* [EXCERPTED TEXT]

• • • • • • •

James S. Purdy, Public Defender, and Allison A. Havens, Assistant Public Defender, Daytona Beach, for Appellee.
The State appeals an order discharging Domonique Pelham from charges of burglary of a conveyance and petit theft based upon the trial court's finding that the charges were filed beyond the speedy trial period set forth in Florida Rule of Criminal Procedure 3.191. Finding no speedy trial violation, we reverse.
At 4:30 a.m. on June 30, 2010, police were dispatched to the Village Lake Apartments in Orange County, Florida, in response to a vehicle burglary complaint. They met with a Mr. Helms, who reported his discovery that someone had broken a window of his car, activating his car alarm. Mr. Helms could not identify any property taken from his vehicle, but did describe two males whom he saw walking away from his vehicle when he exited his apartment to check on the car. While the first two responding officers were talking with Mr. Helms and processing the scene,1 another responding officer observed two males exiting the apartment complex. When the two males saw the patrol car, they fled on foot. This officer pursued, detaining only Pelham. After being advised of his Miranda rights, Pelham claimed that he was just walking around by himself in the area. He denied knowing the other man who he had been seen with before fleeing, could not explain why he had fled, and denied any involvement in the vehicle burglary. Although Pelham's pockets were filled with items not normally associated with an innocent evening stroll—including a face plate from a car radio, a cellular phone charging cord and a Garmin GPS device—Pelham claimed to have no knowledge of where those items came from or how they had ended up in his pockets.
Police showed the items recovered from Pelham's pockets to Mr. Helms, but he did not recognize any of those items as coming from his vehicle. As a result, the officers elected not to arrest Pelham for the burglary (instead, presumably, deciding to wait for an analysis and comparison of the latent prints lifted from Mr. Helm's car). The officers did, however, arrest Pelham for loitering and prowling.

• • • • • • •

* [GIVEN INSTRUCTION A] Translate this sentence from the court opinion excerpt into Spanish: "When the two males saw the patrol car, they fled on foot."

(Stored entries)
• • • • • • •

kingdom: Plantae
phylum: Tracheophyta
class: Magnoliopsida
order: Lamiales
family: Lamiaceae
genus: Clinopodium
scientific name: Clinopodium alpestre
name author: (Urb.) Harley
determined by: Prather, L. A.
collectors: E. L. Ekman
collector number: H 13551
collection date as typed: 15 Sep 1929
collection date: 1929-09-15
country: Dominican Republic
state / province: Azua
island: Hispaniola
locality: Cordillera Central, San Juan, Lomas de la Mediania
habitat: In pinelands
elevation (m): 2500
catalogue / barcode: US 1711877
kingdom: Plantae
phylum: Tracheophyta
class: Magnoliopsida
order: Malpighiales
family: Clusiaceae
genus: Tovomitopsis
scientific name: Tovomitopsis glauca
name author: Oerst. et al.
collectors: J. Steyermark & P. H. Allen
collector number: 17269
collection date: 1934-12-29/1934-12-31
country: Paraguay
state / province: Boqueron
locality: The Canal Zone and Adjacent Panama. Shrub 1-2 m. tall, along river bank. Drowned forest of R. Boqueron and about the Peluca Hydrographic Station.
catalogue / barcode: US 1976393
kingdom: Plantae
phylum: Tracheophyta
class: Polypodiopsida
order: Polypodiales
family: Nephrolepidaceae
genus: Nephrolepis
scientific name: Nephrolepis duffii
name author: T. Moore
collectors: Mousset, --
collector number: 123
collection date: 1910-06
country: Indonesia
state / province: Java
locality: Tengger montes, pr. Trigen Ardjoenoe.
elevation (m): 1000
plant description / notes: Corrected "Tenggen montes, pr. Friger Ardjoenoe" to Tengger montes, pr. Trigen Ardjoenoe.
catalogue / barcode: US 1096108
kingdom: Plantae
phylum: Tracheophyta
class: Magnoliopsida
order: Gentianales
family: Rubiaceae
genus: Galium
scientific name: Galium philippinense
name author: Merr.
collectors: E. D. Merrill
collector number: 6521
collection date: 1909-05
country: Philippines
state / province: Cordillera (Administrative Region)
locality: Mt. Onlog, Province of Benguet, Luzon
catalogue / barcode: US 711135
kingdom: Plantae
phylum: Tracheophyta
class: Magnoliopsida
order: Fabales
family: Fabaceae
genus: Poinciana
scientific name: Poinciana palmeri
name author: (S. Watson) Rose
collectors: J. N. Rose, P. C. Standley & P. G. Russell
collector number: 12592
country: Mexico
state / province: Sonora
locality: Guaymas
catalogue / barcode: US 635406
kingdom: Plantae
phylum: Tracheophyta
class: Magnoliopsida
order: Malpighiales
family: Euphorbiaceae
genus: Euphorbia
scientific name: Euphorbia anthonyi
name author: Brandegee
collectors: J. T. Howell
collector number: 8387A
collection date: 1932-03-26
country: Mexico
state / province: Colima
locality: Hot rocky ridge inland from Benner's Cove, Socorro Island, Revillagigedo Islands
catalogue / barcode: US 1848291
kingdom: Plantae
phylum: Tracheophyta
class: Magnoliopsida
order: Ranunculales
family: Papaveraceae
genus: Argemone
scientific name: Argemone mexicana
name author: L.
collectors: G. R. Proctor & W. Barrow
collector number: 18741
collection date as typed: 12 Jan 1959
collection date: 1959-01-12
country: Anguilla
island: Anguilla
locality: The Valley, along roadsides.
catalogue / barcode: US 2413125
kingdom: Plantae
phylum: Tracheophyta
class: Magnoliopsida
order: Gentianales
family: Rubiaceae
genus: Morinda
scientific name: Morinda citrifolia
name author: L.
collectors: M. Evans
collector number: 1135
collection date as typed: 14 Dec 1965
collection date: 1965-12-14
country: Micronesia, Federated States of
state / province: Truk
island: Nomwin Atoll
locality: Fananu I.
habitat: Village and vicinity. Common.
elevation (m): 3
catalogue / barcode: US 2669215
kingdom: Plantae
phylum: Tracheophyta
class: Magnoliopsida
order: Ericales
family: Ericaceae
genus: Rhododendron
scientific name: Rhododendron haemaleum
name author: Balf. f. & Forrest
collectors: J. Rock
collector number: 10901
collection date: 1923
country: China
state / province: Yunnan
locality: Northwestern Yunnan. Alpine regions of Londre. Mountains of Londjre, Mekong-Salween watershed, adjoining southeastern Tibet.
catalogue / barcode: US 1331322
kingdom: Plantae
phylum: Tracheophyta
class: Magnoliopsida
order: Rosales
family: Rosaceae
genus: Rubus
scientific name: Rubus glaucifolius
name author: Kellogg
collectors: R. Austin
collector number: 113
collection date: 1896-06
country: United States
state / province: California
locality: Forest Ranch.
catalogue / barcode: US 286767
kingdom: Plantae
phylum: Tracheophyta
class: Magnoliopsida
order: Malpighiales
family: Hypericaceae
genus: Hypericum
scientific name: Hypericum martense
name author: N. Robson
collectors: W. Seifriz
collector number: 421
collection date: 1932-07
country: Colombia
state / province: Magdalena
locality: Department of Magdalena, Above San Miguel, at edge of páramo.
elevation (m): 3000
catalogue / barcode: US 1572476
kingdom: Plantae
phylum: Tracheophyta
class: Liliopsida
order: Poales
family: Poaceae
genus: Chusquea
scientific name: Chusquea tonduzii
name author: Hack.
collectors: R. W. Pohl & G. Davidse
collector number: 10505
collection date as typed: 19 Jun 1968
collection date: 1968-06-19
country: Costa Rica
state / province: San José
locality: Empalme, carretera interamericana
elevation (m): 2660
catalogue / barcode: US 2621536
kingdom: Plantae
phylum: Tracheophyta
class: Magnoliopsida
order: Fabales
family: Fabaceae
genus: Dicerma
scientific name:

• • • • • • •

* [GIVEN INSTRUCTION B] Recast the lines of the records from the line holding "collection date as typed: 14 Dec 1965" through the line holding "state / province: Yunnan", inclusive, as a numbered list with blank lines left out.

* [ANSWER A] Cuando los dos hombres vieron la patrulla, huyeron a pie.

* [ANSWER B]
1. collection date as typed: 14 Dec 1965
2. collection date: 1965-12-14
3. country: Micronesia, Federated States of
4. state / province: Truk
5. island: Nomwin Atoll
6. locality: Fananu I.
7. habitat: Village and vicinity. Common.
8. elevation (m): 3
9. catalogue / barcode: US 2669215
10. kingdom: Plantae
11. phylum: Tracheophyta
12. class: Magnoliopsida
13. order: Ericales
14. family: Ericaceae
15. genus: Rhododendron
16. scientific name: Rhododendron haemaleum
17. name author: Balf. f. & Forrest
18. collectors: J. Rock
19. collector number: 10901
20. collection date: 1923
21. country: China
22. state / province: Yunnan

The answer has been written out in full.